Cly made a low, worried whistle. “That sounds like a big job.”

“Yes — a job that will require the pumps to be shut down for cleaning, one at a time. But before we can begin such a chore, supplementary pumps must be operational. Do you understand?”

“I do,” he said thoughtfully. Then he stopped and said, “And this must be the brick pile.”

Yaozu nodded. “You first? Since you’re holding the light.”

They scaled the bricks and slid down the other side. Cly dusted off his pants and observed, “The kind of thing you’re talking about … big renovations, big improvements … is going to take time. And money.”

“Money we have, and time, too — though less of the latter than the former.”

The path split before them, and Yaozu urged Andan Cly down the right fork.

“How much time?”

“Impossible to say. The tubes and pumps have held for years, and might hold for years to come. Or they might not.”

“What about those engineers you mentioned?” Cly asked. “Can they give you a better idea?”

“They’re trying, but they are new to the city and still learning the finer points of its workings. I have recruited them with generous paychecks. And I am trusting your confidence on this matter when I tell you—” He paused and looked up into the giant’s face. “—I’m burning through Minnericht’s coffers at a rather alarming rate. He left a fortune, of course. He hoarded it like a dragon, underneath King Street Station. But it is costing a fortune to keep this place livable.”

The captain asked, “Then why are you going to all this trouble? Does the sap really make that much money, to make it all worth this?”

A thin, slow smile spread across Yaozu’s face, and it was not entirely pleasant. “Oh, yes. And the potential for more money still is staggering. The gas — this punishing, brutal substance that killed the city above us — it offers us the means to save it. With better processing and more efficient means of survival underground, these doornails”—he used the white men’s slang for the underground citizens—“could make more money than Californians have ever dug out of their rocks.”

“And you.”

“Me?”

“You stand to make a bundle, too, don’t you?”

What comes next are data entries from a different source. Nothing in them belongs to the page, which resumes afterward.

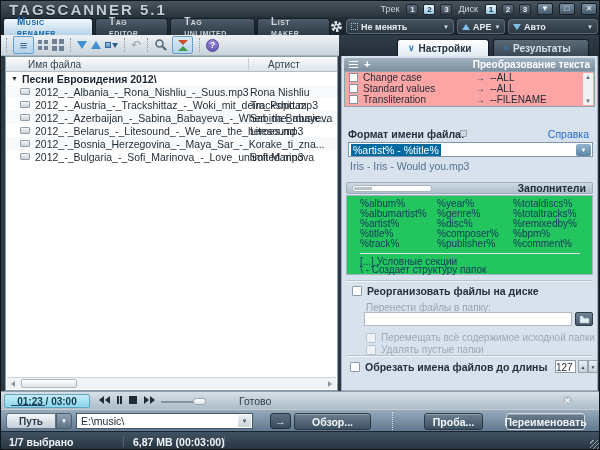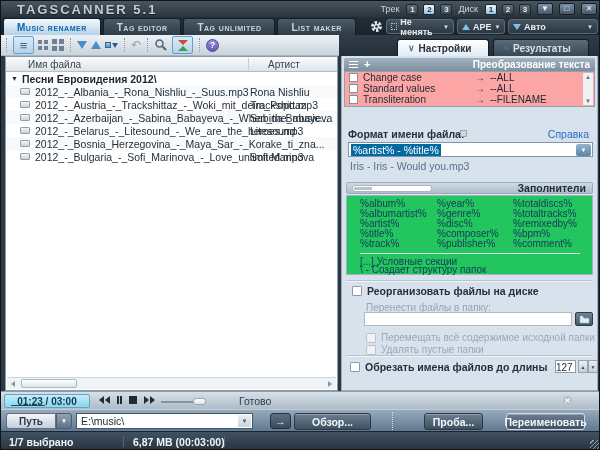--- a/index.html
+++ b/index.html
@@ -4,21 +4,21 @@
 <style>
   * { margin:0; padding:0; box-sizing:border-box; }
   html,body { width:600px; height:450px; }
   body { font-family:"Liberation Sans", sans-serif; background:#2c3844; }
   .app { position:relative; width:600px; height:450px; overflow:hidden;
          background:#2c3844; border:1px solid #0d141a; }
 
   
   .titlebar { position:absolute; left:0; top:0; width:600px; height:16px;
     background:linear-gradient(#48555f,#2a343d); display:flex; align-items:center; }
-  .logo { margin-left:16px; font-size:13px; font-weight:bold; letter-spacing:2px;
+  .logo { margin-left:8px; font-size:15px; font-weight:bold; letter-spacing:2px;
     color:#c3cdd5; text-shadow:0 1px 1px #141c22; }
   .tb-right { margin-left:auto; display:flex; align-items:center; gap:4px; padding-right:4px; }
   .tb-label { font-size:9px; color:#cdd6dd; margin:0 2px; }
   .digit { width:12px; height:11px; display:flex; align-items:center; justify-content:center;
     font-size:8px; font-weight:bold; color:#e4ecf1; border:1px solid #1d262e; border-radius:2px;
     background:linear-gradient(#5e6d7a,#394753); margin-left:1px; }
   .digit.active { background:linear-gradient(#ecf7fc,#97c6e0); color:#143049; }
   .winbtn { width:16px; height:12px; margin-left:2px; display:flex; align-items:center; justify-content:center;
     font-size:8px; color:#f0f6fa; border:1px solid #16202a; border-radius:2px;
     background:linear-gradient(#7档,#44586a); background:linear-gradient(#78embedded,#44586a);
@@ -31,21 +31,21 @@
   .mtab { height:17px; padding:0 13px; display:flex; align-items:center;
     font-size:10px; font-weight:bold; font-variant:small-caps; letter-spacing:.5px;
     color:#ccd5dc; background:linear-gradient(#4c5b68,#2f3c47);
     border:1px solid #161e26; border-bottom:none; border-radius:3px 3px 0 0; margin-left:2px; }
   .mtab.active { background:linear-gradient(#f3f9fc,#b5d2e7); color:#1066ae; }
   .tabbar-right { margin-left:auto; display:flex; align-items:center; gap:3px; padding-right:3px; padding-bottom:1px; }
   .ddl { height:15px; display:flex; align-items:center; gap:3px; padding:0 4px;
     font-size:9px; font-weight:bold; color:#e8eef3; border:1px solid #5a6873; border-radius:3px;
     background:linear-gradient(#46545f,#2b3741); }
   .ddl .caret { margin-left:auto; font-size:6px; color:#cfe0ea; }
-  .ddl-case { width:68px; } .ddl-save { width:48px; } .ddl-read { width:90px; }
+  .ddl-case { width:108px; } .ddl-save { width:48px; } .ddl-read { width:90px; }
   .sel-ic { width:7px; height:7px; border:1px dotted #9fc4dd; }
   .tri-up-s { width:0; height:0; border-left:4px solid transparent; border-right:4px solid transparent;
     border-bottom:6px solid #7ec2ec; }
   .tri-dn-s { width:0; height:0; border-left:4px solid transparent; border-right:4px solid transparent;
     border-top:6px solid #7ec2ec; }
   .gear { width:13px; height:13px; }
 
   
   .toolstrip { position:absolute; left:0; top:34px; width:600px; height:21px; }
   .toolbar { position:absolute; left:0; top:0; width:338px; height:21px;

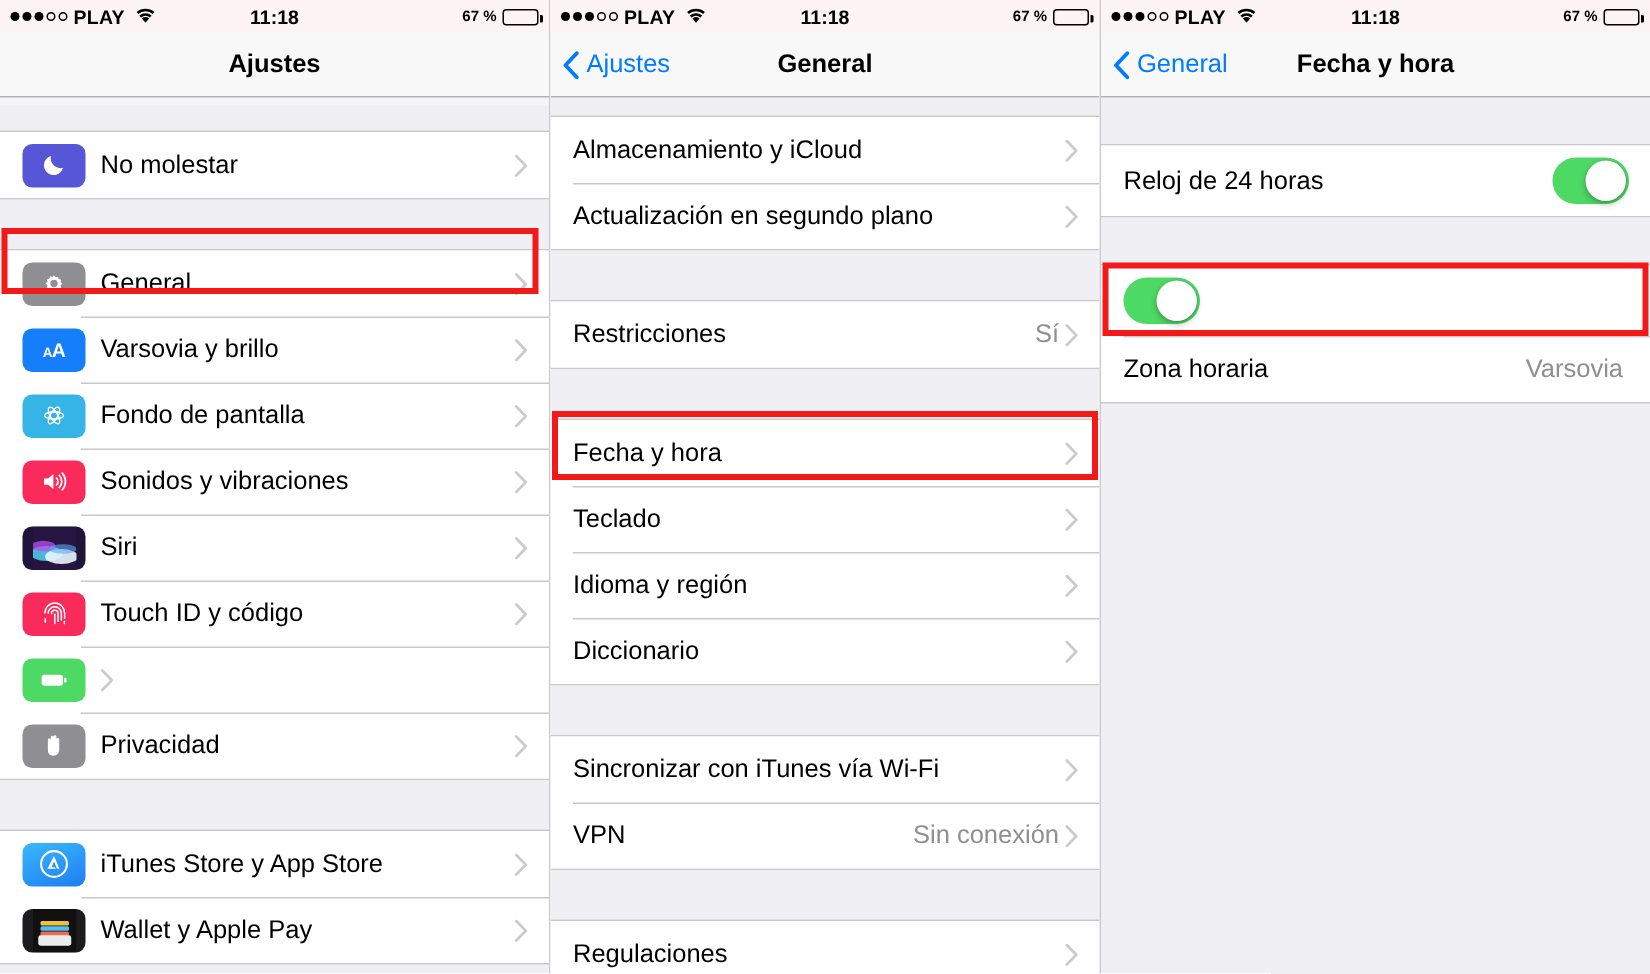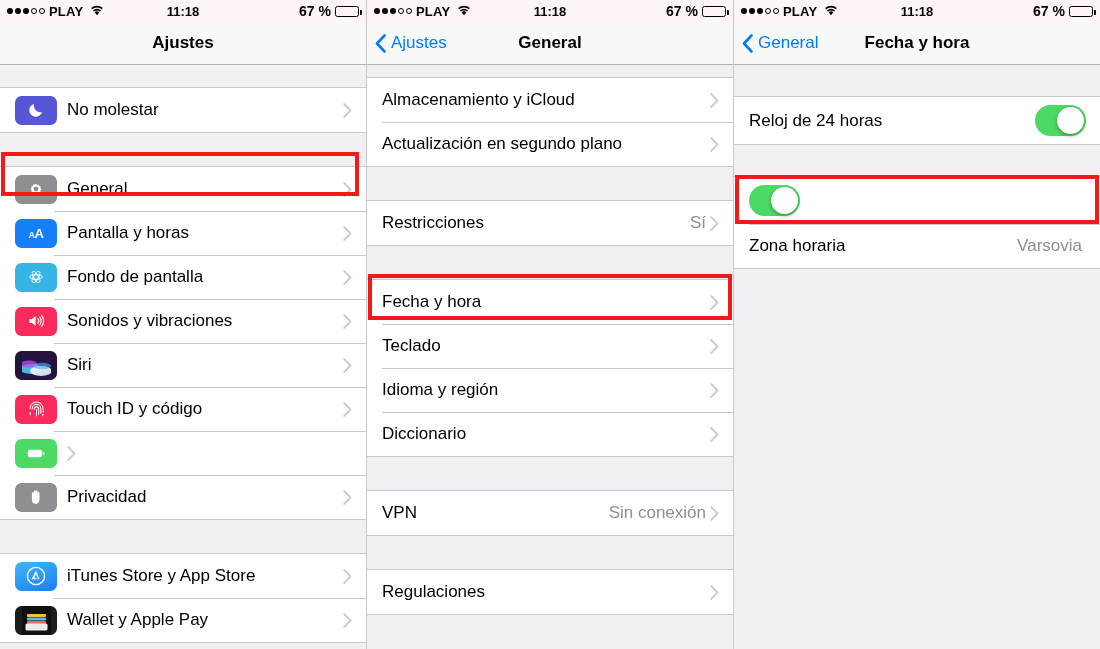--- a/index.html
+++ b/index.html
@@ -34,21 +34,21 @@
   .dots { display: flex; align-items: center; gap: 2px; }
   .dot { width: 6px; height: 6px; border-radius: 50%; background: #000; }
   .dot.hollow { background: transparent; border: 1px solid #000; width: 6px; height: 6px; }
   .carrier { font-size: 13px; font-weight: bold; letter-spacing: .2px; }
   .wifi { margin-left: 3px; display: inline-block; }
   .sb-center {
     position: absolute; left: 0; right: 0; text-align: center;
     font-size: 13px; font-weight: bold; pointer-events: none;
   }
   .sb-right { margin-left: auto; display: flex; align-items: center; gap: 4px; z-index: 2; }
-  .batt-pct { font-size: 14px; font-weight: bold; }
+  .batt-pct { font-size: 10px; font-weight: bold; }
   .batt {
     width: 24px; height: 11px; border: 1px solid #000; border-radius: 2.5px;
     position: relative; padding: 1px;
   }
   .batt::after {
     content:''; position:absolute; right:-3.5px; top:3px;
     width:2px; height:5px; background:#000; border-radius:0 1px 1px 0;
   }
   .batt .fill { height: 100%; background: #000; border-radius: 1px; }
 
@@ -216,21 +216,21 @@
         <span class="label">General</span>
         <svg class="chev" viewBox="0 0 9 15">
               <path d="M1.2 1 7.5 7.5 1.2 14" fill="none" stroke="#8e8e93" stroke-width="1.8" stroke-linecap="round" stroke-linejoin="round"></path>
             </svg>
       </div>
 
       <div class="row has-icon">
         <span class="icon" style="background:#147efb">
           <span style="color:#fff;font-size:13px;font-weight:bold;letter-spacing:-.5px"><span style="font-size:9px">A</span>A</span>
         </span>
-        <span class="label">Pantalla y horas</span>
+        <span class="label">Varsovia y brillo</span>
         <svg class="chev" viewBox="0 0 9 15">
               <path d="M1.2 1 7.5 7.5 1.2 14" fill="none" stroke="#8e8e93" stroke-width="1.8" stroke-linecap="round" stroke-linejoin="round"></path>
             </svg>
       </div>
 
       <div class="row has-icon">
         <span class="icon" style="background:#35b5e5">
           <svg width="20" height="20" viewBox="0 0 24 24">
                 <g fill="none" stroke="#fff" stroke-width="1.1">
                   <circle cx="12" cy="12" r="3"></circle>
@@ -452,20 +452,26 @@
         <svg class="chev" viewBox="0 0 9 15">
               <path d="M1.2 1 7.5 7.5 1.2 14" fill="none" stroke="#8e8e93" stroke-width="1.8" stroke-linecap="round" stroke-linejoin="round"></path>
             </svg>
       </div>
     </div>
 
     <div style="height:33px" class="gap"></div>
 
     <div class="group">
       <div class="row">
+        <span class="label">Sincronizar con iTunes vía Wi-Fi</span>
+        <svg class="chev" viewBox="0 0 9 15">
+              <path d="M1.2 1 7.5 7.5 1.2 14" fill="none" stroke="#8e8e93" stroke-width="1.8" stroke-linecap="round" stroke-linejoin="round"></path>
+            </svg>
+      </div>
+      <div class="row">
         <span class="label">VPN</span>
         <span class="value">Sin conexión</span>
         <svg class="chev" viewBox="0 0 9 15">
               <path d="M1.2 1 7.5 7.5 1.2 14" fill="none" stroke="#8e8e93" stroke-width="1.8" stroke-linecap="round" stroke-linejoin="round"></path>
             </svg>
       </div>
     </div>
 
     <div style="height:33px" class="gap"></div>
 

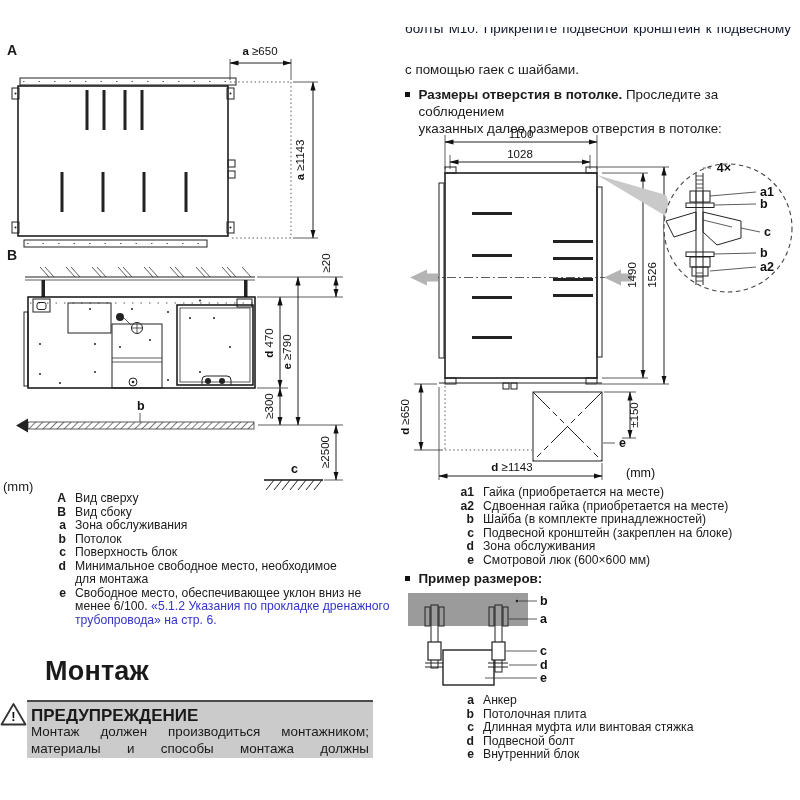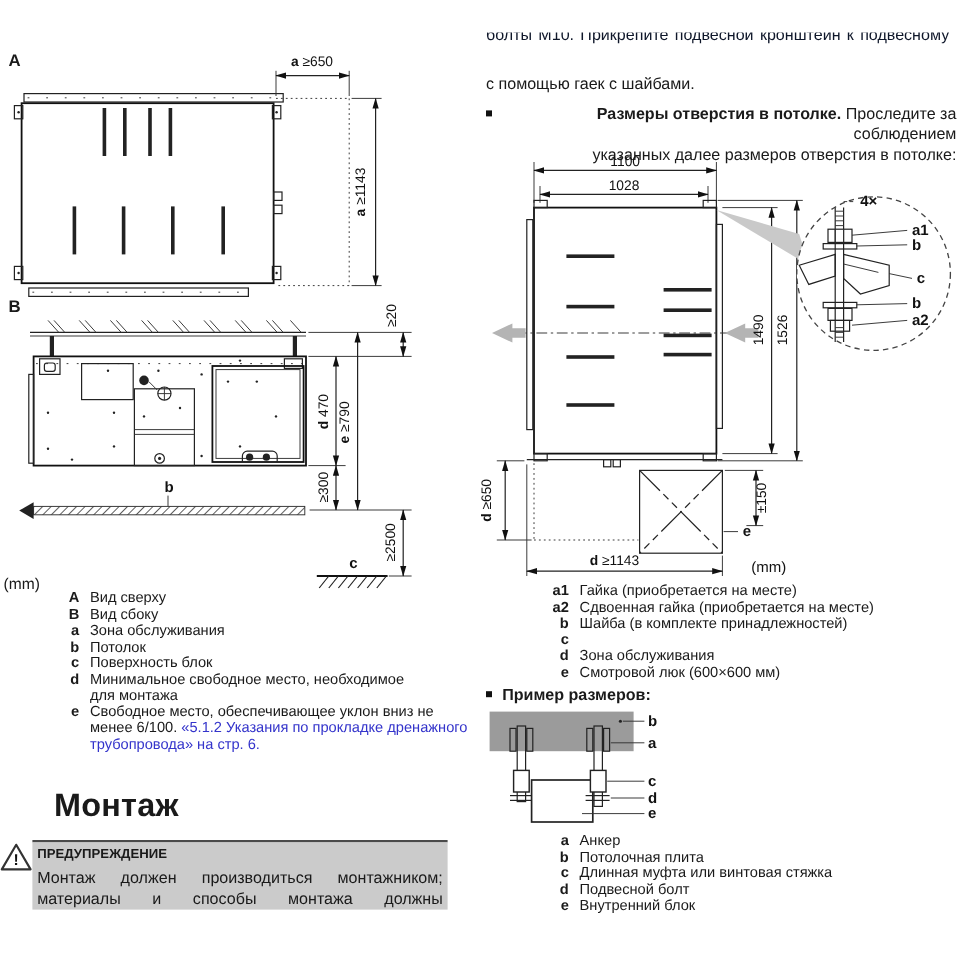--- a/index.html
+++ b/index.html
@@ -4,31 +4,31 @@
 <style>
   html,body{margin:0;padding:0;background:#fff;}
   body{font-family:"Liberation Sans",sans-serif;color:#1a1a1a;}
   #page{position:relative;width:800px;height:800px;background:#fff;overflow:hidden;}
   .abs{position:absolute;}
   .txt{font-size:13.4px;line-height:17px;}
   .jl{text-align:justify;text-align-last:justify;}
   .b{font-weight:bold;}
   .clipline{height:11px;overflow:hidden;color:#0f172a;}
   .clipline>div{margin-top:-7px;}
-  .bullet{display:flex;align-items:flex-start;text-align:right;}
+  .bullet{display:flex;align-items:flex-start;}
   .bullet-sq{width:4.5px;height:4.5px;background:#111;margin-top:6px;margin-right:9px;flex:none;}
   .legend{font-size:12.2px;line-height:13.5px;}
   .lrow{display:flex;align-items:flex-start;}
   .lkey{flex:none;text-align:right;font-weight:bold;padding-right:9px;}
   .w14{width:14px;}
   .w22{width:22px;}
   .ltxt{display:block;}
   .link{color:#3434cb;text-align:right;}
   .h1{font-size:27px;font-weight:bold;letter-spacing:.2px;}
-  .warn-title{font-size:11px;font-weight:bold;}
+  .warn-title{font-size:17px;font-weight:bold;}
   .mm{font-size:13px;}
   svg text{font-family:"Liberation Sans",sans-serif;fill:#111;}
   .dim{font-size:11.5px;}
   .l{font-weight:bold;}
   .lab{font-size:12.5px;font-weight:bold;}
   .s1{stroke:#222;stroke-width:1;fill:none;}
   .s15{stroke:#111;stroke-width:1.5;fill:none;}
   .thin{stroke:#333;stroke-width:.8;fill:none;}
   .dot{stroke-dasharray:1.5 2.6;}
   .dd{stroke-dasharray:9 3 2 3;}
@@ -414,20 +414,21 @@
     <div class="lrow">
         <span class="lkey w22">a2</span>
         <span class="ltxt">Сдвоенная гайка (приобретается на месте)</span>
       </div>
     <div class="lrow">
         <span class="lkey w22">b</span>
         <span class="ltxt">Шайба (в комплекте принадлежностей)</span>
       </div>
     <div class="lrow">
         <span class="lkey w22">c</span>
+        <span class="ltxt">Подвесной кронштейн (закреплен на блоке)</span>
       </div>
     <div class="lrow">
         <span class="lkey w22">d</span>
         <span class="ltxt">Зона обслуживания</span>
       </div>
     <div class="lrow">
         <span class="lkey w22">e</span>
         <span class="ltxt">Смотровой люк (600×600 мм)</span>
       </div>
   </div>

“Absolutely. But as I was sometimes forced to wonder, with regards to my former … employer, what does it profit a man to be wealthy, but to live in the midst of such…” He hunted for a word, and settled on one. “Instability? It was obscene to me, how much he could have done for this place — and how little interest he showed in doing so.”

“So why don’t you make your money and leave? With what’s left of Minnericht’s stash, you could live like a king outside these walls. Everybody knows it. Everybody wonders.”